The thing that males this stir-fry interesting is the addition of fruit. Cora suggests peaches or mango, and let's face it: May in Alberta is not exactly peach season. It's not exactly mango season either, since mangoes (like most fruits) don't grow here, but I can get a nicer Mexican mango this time of year than I can get... Chilean peaches any time of year. (They're hard and never ripen properly and why even bother, really?)
Okay, I'm going to interrupt myself for a minute because there's this amusing story my boss likes to tell about bananas. My job - I work in a grocery store - is to deal with signage and labelling, but generally speaking we don't have a lot of control over what's printed on the signs. I mean, we could change most signs to say almost anything we want, but we could also get fired for doing so. And there are people in an office somewhere who get paid to decide what our signs are going to say. So someone, somewhere along the way decided to make the signs for bananas read: "Bananas - Imported." And one day someone came up and read the sign and said, incredulously, to my boss, "Bananas are imported?!" Like, oh my god! I'm never going to buy a banana again if it's not 100% pure Alberta grown banana. Where in Canada did that person think they came from? Our hidden tropics off the coast of Northern Quebec?
Which leads me to something else. Right now, there's a show on TV called The 100 Mile Diet (at least I think it's called that) which deals with a town or a group of people in a town in BC somewhere where they agreed to go on a 100 Mile Diet for a year (I think - I haven't seen the show). And I wonder how that would work in Saskatchewan, where I'm from. I mean... in my backyard we grew very small cherries, smallish plums, and small apples in the summer, but other than that, it's really not a fruit growing region of the world. (We do have wild Saskatoon berries, and presumably blueberries though I've never seen those. And raspberries/strawberries can be grown there.) And it's far too cold to be growing lettuce or other greens during the winter. How on earth would anyone survive such a diet without getting scurvy? I mean, yes, you could can or freeze a lot of produce (now) and obviously the First Nations people survived the winters there (back in the day), but I think it'd be a pretty depressing show wherein all the people on the diet find themselves losing weight, getting ill, and being in general incredibly frustrated by the experience.
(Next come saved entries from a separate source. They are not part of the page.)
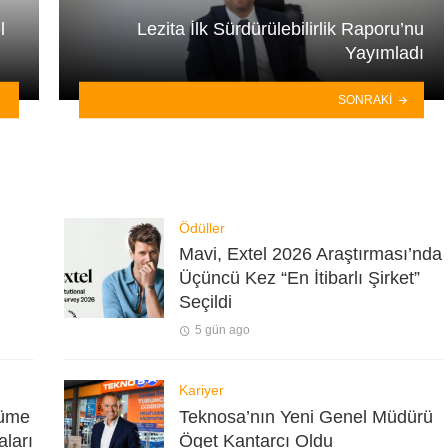
l
Lezita İlk Sürdürülebilirlik Raporu’nu
Yayımladı
SONRAKI
Ödüller
Mavi, Extel 2026 Araştırması’nda
Üçüncü Kez “En İtibarlı Şirket”
Seçildi
5 gün ago
Kariyer
yüme
Teknosa’nın Yeni Genel Müdürü
aları
Öget Kantarcı Oldu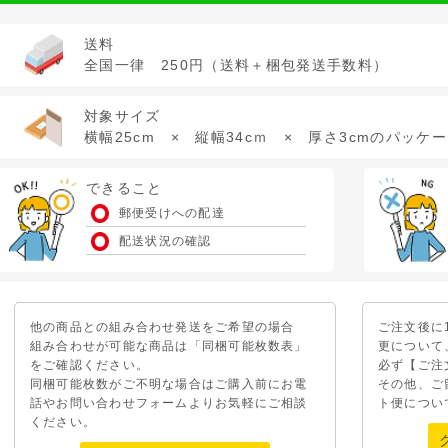
送料
全国一律 250円（送料＋梱包発送手数料）
対象サイズ
横幅25cm × 縦幅34cｍ × 厚さ3cmのパッケ
できること
郵便受けへの配達
配送状況の確認
他の商品との組み合わせ発送をご希望の場合
ご注文後に
組み合わせが可能な商品は「同梱可能枚数表」
更について
をご確認ください。
必ず【ご注
同梱可能枚数がご不明な場合はご購入前にお電
その他、ご
話やお問い合わせフォームよりお気軽にご相談
ト便につい
ください。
I don't know. I find the 100 mile diet both intriguing and maybe... pointless. I can imagine every one of those people on the show going out for a Tim Horton's coffee and a bar of chocolate as soon as filming was over.
In any case, what I wanted to say about the mango in my stir-fry was that heated up it became impossibly sweet and delicious. It was like some whole other fruit I'd never tasted before and it was a really delicious addition to the stir-fry. Something I'd try again, for sure.